__Exercise prompt__
Please repeat only the lines below starting at the line that holds "right eye: (145, 159)" and ending at the line that holds "right hip: (318, 225)", exactly, with both of those lines included and every picture omitted.

[Records from a data source]
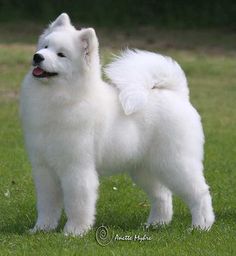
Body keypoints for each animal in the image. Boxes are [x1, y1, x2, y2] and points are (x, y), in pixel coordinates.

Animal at [20, 13, 214, 236]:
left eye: (61, 55)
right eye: (45, 46)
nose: (37, 57)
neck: (61, 98)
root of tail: (178, 95)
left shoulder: (76, 167)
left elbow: (77, 203)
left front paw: (74, 231)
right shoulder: (44, 169)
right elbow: (47, 204)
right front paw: (41, 229)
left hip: (175, 162)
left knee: (199, 192)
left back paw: (201, 225)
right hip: (144, 168)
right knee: (163, 195)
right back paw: (156, 224)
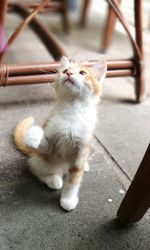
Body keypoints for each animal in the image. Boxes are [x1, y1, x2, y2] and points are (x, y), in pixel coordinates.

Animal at [13, 56, 106, 211]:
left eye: (82, 73)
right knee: (37, 170)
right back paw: (53, 179)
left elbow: (74, 180)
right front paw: (32, 136)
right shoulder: (50, 145)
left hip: (90, 147)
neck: (72, 110)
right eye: (65, 70)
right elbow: (39, 135)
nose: (68, 73)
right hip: (39, 160)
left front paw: (68, 199)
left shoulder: (81, 150)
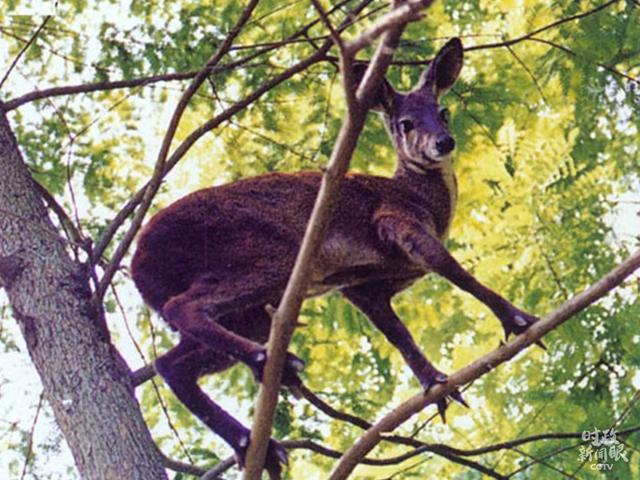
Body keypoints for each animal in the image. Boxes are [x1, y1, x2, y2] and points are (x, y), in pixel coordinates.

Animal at [131, 38, 540, 476]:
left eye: (443, 111)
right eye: (405, 123)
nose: (443, 142)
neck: (420, 199)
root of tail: (139, 265)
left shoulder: (362, 285)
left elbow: (398, 333)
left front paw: (436, 386)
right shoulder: (394, 221)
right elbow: (454, 270)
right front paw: (519, 320)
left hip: (251, 312)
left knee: (171, 363)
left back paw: (259, 442)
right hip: (267, 254)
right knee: (182, 308)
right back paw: (275, 366)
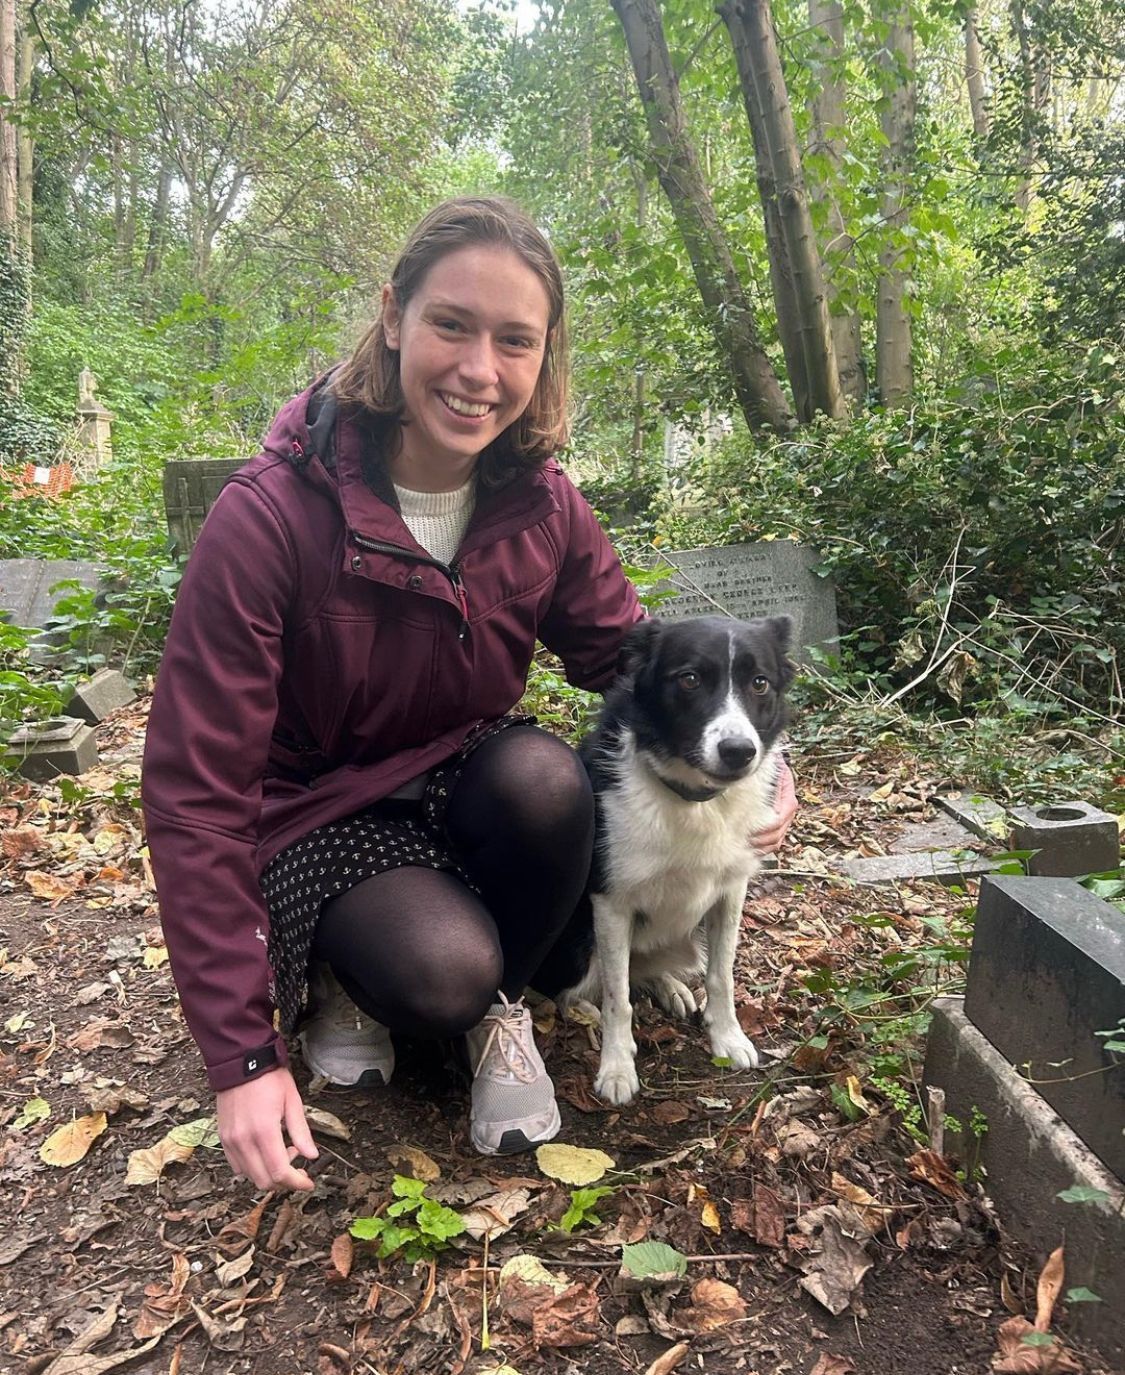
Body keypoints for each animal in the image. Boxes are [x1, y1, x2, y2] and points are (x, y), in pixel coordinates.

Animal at [552, 618, 786, 1111]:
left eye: (759, 683)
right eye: (690, 678)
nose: (739, 751)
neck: (694, 800)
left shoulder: (729, 892)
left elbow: (721, 976)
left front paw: (727, 1037)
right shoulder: (611, 902)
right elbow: (618, 997)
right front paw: (617, 1067)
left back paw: (671, 988)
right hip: (578, 942)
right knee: (580, 986)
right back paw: (585, 1009)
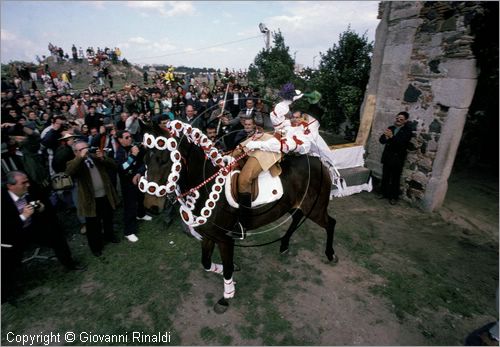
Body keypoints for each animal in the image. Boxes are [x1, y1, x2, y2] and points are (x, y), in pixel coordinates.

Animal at [139, 121, 338, 314]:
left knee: (330, 223)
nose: (151, 207)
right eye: (145, 159)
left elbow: (226, 267)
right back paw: (284, 245)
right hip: (292, 205)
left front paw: (226, 297)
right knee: (297, 218)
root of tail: (318, 161)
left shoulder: (225, 239)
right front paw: (231, 272)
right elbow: (206, 262)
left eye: (165, 160)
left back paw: (330, 254)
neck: (208, 187)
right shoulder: (209, 235)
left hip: (315, 208)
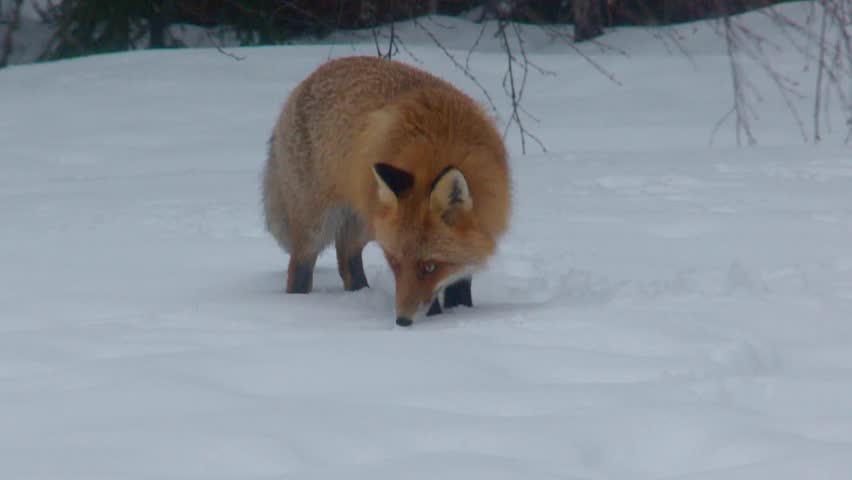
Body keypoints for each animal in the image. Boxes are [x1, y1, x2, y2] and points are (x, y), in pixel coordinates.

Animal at [262, 56, 511, 327]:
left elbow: (460, 281)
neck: (440, 142)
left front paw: (461, 310)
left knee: (346, 255)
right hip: (318, 225)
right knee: (300, 267)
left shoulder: (476, 236)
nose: (402, 321)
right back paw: (299, 303)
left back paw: (360, 292)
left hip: (367, 219)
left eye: (431, 267)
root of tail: (306, 81)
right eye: (394, 262)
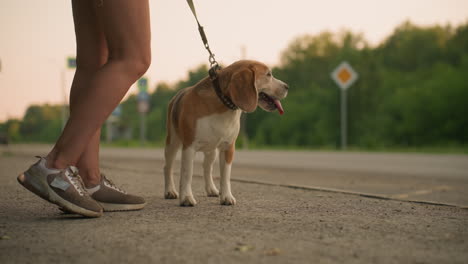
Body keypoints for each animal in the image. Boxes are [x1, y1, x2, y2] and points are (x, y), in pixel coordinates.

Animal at [165, 60, 288, 206]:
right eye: (268, 74)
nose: (287, 87)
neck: (223, 104)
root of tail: (177, 95)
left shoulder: (228, 147)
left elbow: (225, 175)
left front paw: (226, 197)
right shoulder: (189, 146)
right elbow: (187, 173)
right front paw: (187, 198)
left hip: (211, 150)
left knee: (207, 168)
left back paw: (211, 189)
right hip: (172, 143)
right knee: (168, 167)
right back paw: (170, 191)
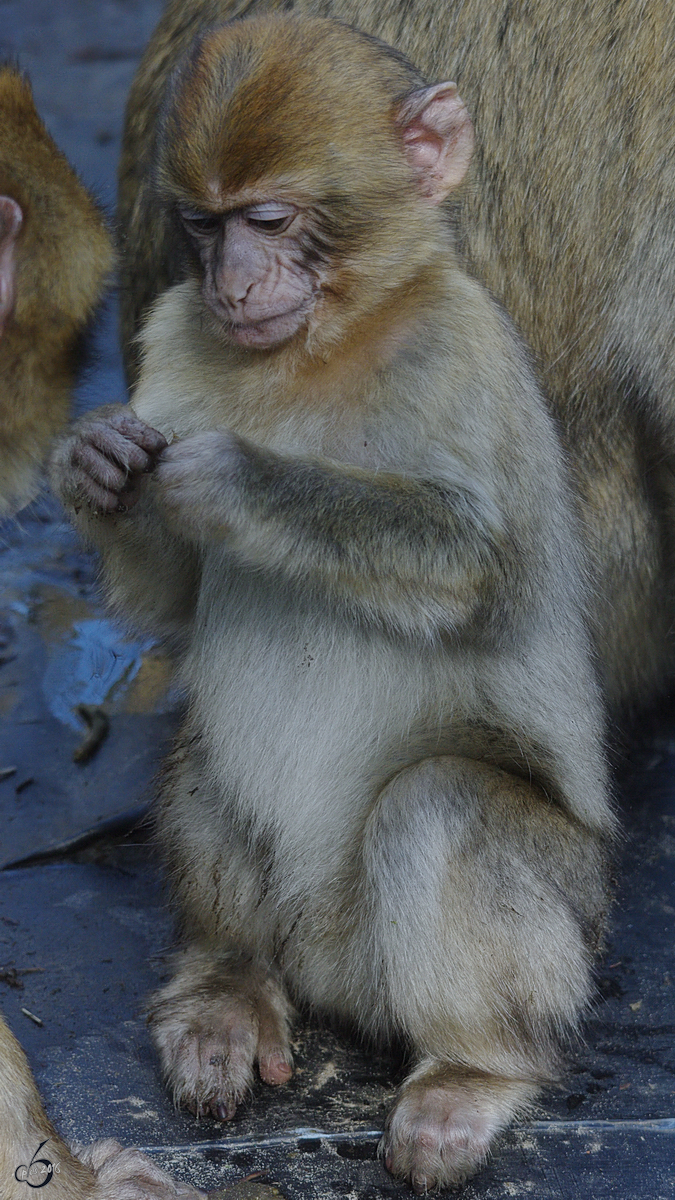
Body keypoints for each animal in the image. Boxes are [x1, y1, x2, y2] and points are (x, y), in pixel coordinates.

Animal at [52, 16, 614, 1190]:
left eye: (270, 220)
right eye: (203, 225)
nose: (232, 281)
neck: (327, 345)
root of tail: (336, 980)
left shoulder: (465, 353)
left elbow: (476, 567)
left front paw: (234, 477)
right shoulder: (171, 332)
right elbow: (173, 599)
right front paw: (100, 462)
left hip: (560, 930)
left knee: (439, 801)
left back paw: (472, 1071)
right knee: (209, 755)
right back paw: (229, 988)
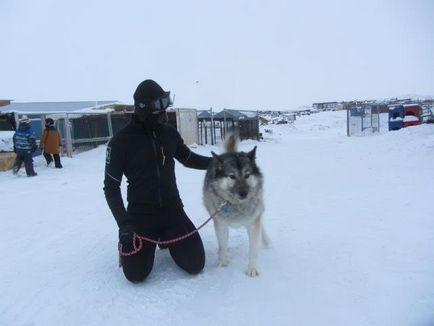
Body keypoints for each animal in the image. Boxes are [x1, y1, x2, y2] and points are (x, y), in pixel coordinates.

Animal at [203, 134, 268, 276]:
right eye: (232, 176)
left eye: (247, 175)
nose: (244, 193)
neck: (236, 205)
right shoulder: (220, 223)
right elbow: (222, 244)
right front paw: (222, 263)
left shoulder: (253, 223)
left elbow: (253, 250)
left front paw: (252, 269)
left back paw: (266, 242)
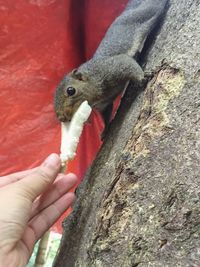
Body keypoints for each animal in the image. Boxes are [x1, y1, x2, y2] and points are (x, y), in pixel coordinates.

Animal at [54, 0, 168, 138]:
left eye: (71, 91)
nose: (61, 118)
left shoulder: (111, 68)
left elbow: (126, 63)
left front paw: (142, 78)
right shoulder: (104, 105)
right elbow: (106, 115)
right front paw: (105, 130)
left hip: (144, 13)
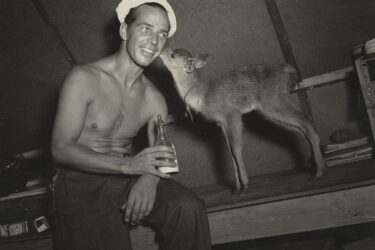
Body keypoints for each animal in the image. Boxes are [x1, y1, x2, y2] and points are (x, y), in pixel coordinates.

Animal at [159, 47, 326, 194]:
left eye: (173, 55)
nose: (162, 50)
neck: (203, 95)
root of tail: (286, 69)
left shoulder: (233, 114)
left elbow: (236, 148)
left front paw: (245, 186)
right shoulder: (221, 123)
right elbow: (230, 152)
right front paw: (236, 189)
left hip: (272, 101)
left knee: (305, 122)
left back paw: (318, 172)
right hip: (272, 107)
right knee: (302, 127)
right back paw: (318, 165)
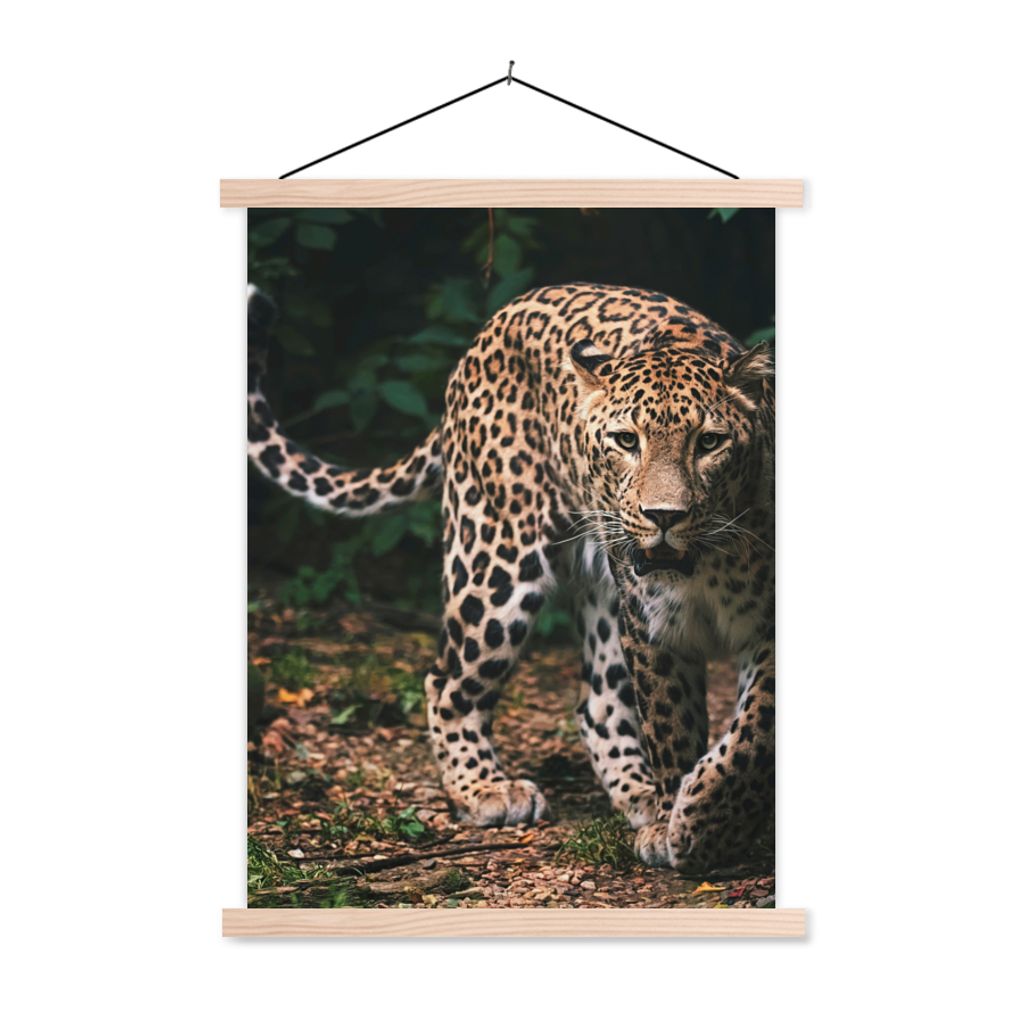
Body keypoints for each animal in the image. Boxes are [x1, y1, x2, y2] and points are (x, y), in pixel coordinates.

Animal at [247, 280, 775, 872]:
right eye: (625, 441)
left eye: (709, 443)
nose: (664, 516)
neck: (706, 562)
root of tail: (497, 320)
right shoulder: (652, 628)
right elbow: (672, 728)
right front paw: (681, 824)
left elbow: (754, 736)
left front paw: (703, 819)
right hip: (494, 560)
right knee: (446, 681)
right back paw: (486, 790)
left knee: (596, 701)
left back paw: (636, 794)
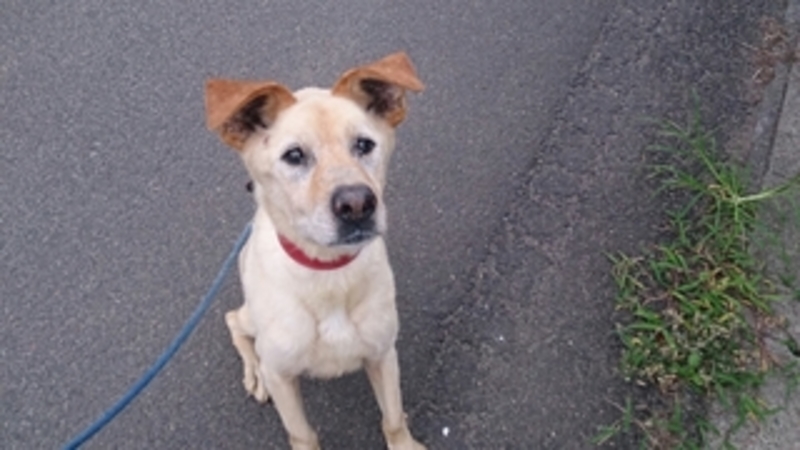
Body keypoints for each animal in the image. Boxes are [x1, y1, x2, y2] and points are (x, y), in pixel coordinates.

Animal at [204, 52, 425, 450]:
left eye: (364, 145)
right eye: (294, 155)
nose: (357, 204)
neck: (329, 275)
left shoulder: (384, 354)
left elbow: (393, 418)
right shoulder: (281, 376)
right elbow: (302, 434)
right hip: (251, 320)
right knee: (233, 321)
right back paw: (253, 371)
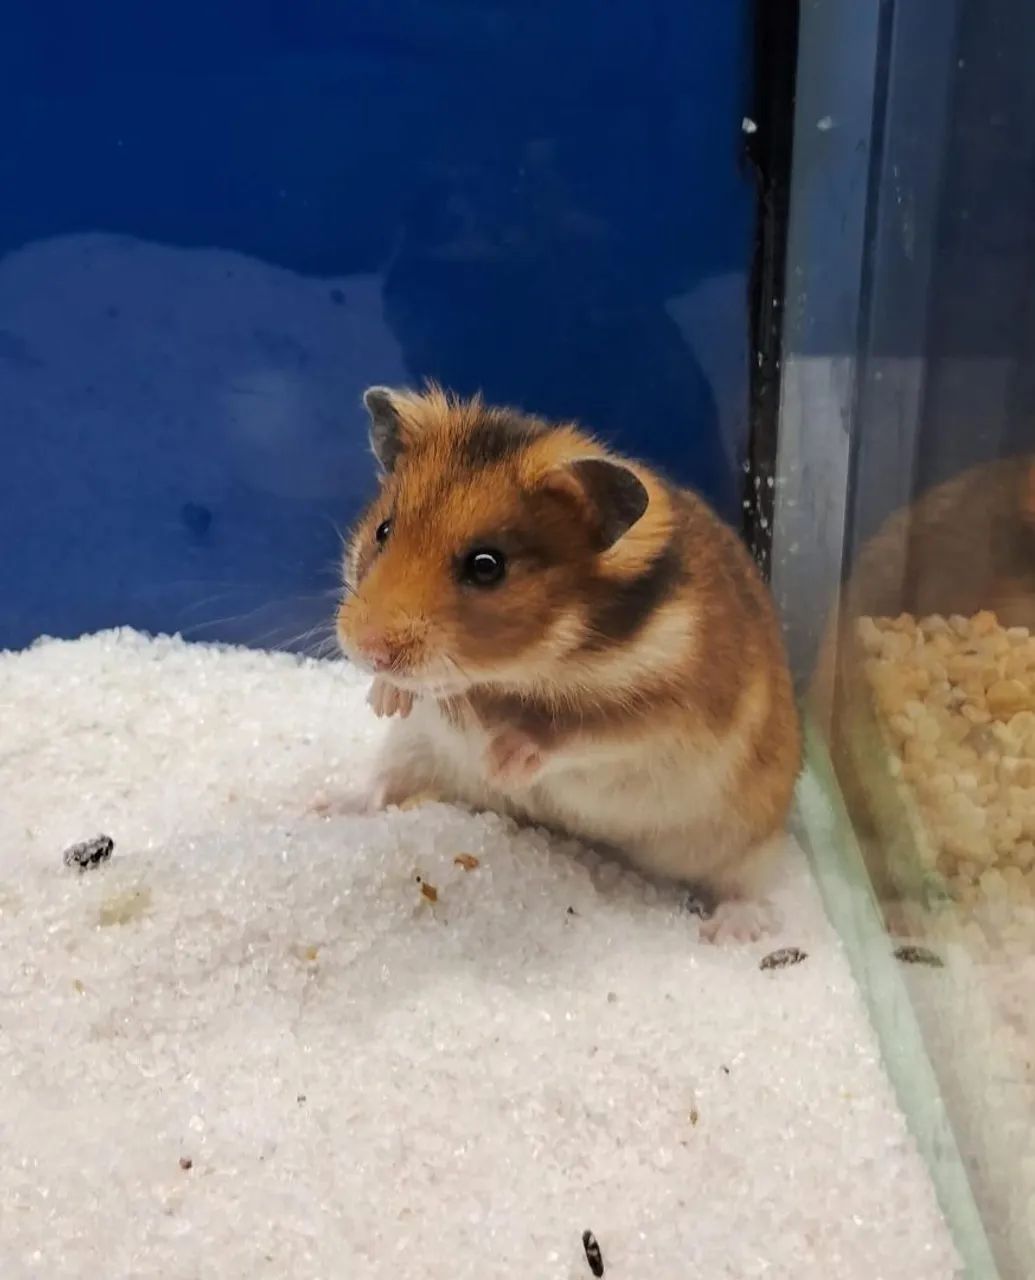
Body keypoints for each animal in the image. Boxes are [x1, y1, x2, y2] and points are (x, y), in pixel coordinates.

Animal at [336, 385, 801, 941]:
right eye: (384, 530)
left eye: (487, 566)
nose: (367, 650)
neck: (531, 665)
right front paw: (385, 700)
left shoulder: (665, 715)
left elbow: (574, 729)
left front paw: (501, 764)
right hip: (412, 752)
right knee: (383, 786)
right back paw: (330, 806)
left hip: (751, 837)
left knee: (744, 885)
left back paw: (731, 932)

__Solution__
right eye: (145, 159)
left elbow: (226, 267)
right back paw: (284, 245)
right hip: (292, 205)
left front paw: (226, 297)
right knee: (297, 218)
root of tail: (318, 161)
left shoulder: (225, 239)
right front paw: (231, 272)
right elbow: (206, 262)
left eye: (165, 160)
left back paw: (330, 254)
neck: (208, 187)
right shoulder: (209, 235)
left hip: (315, 208)
Body keypoints for each animal in the image. Boxes are [x1, y1, x2, y2] and points are (x, y), in pixel coordinates.

Animal at [262, 56, 511, 327]:
left elbow: (460, 281)
neck: (440, 142)
left front paw: (461, 310)
left knee: (346, 255)
right hip: (318, 225)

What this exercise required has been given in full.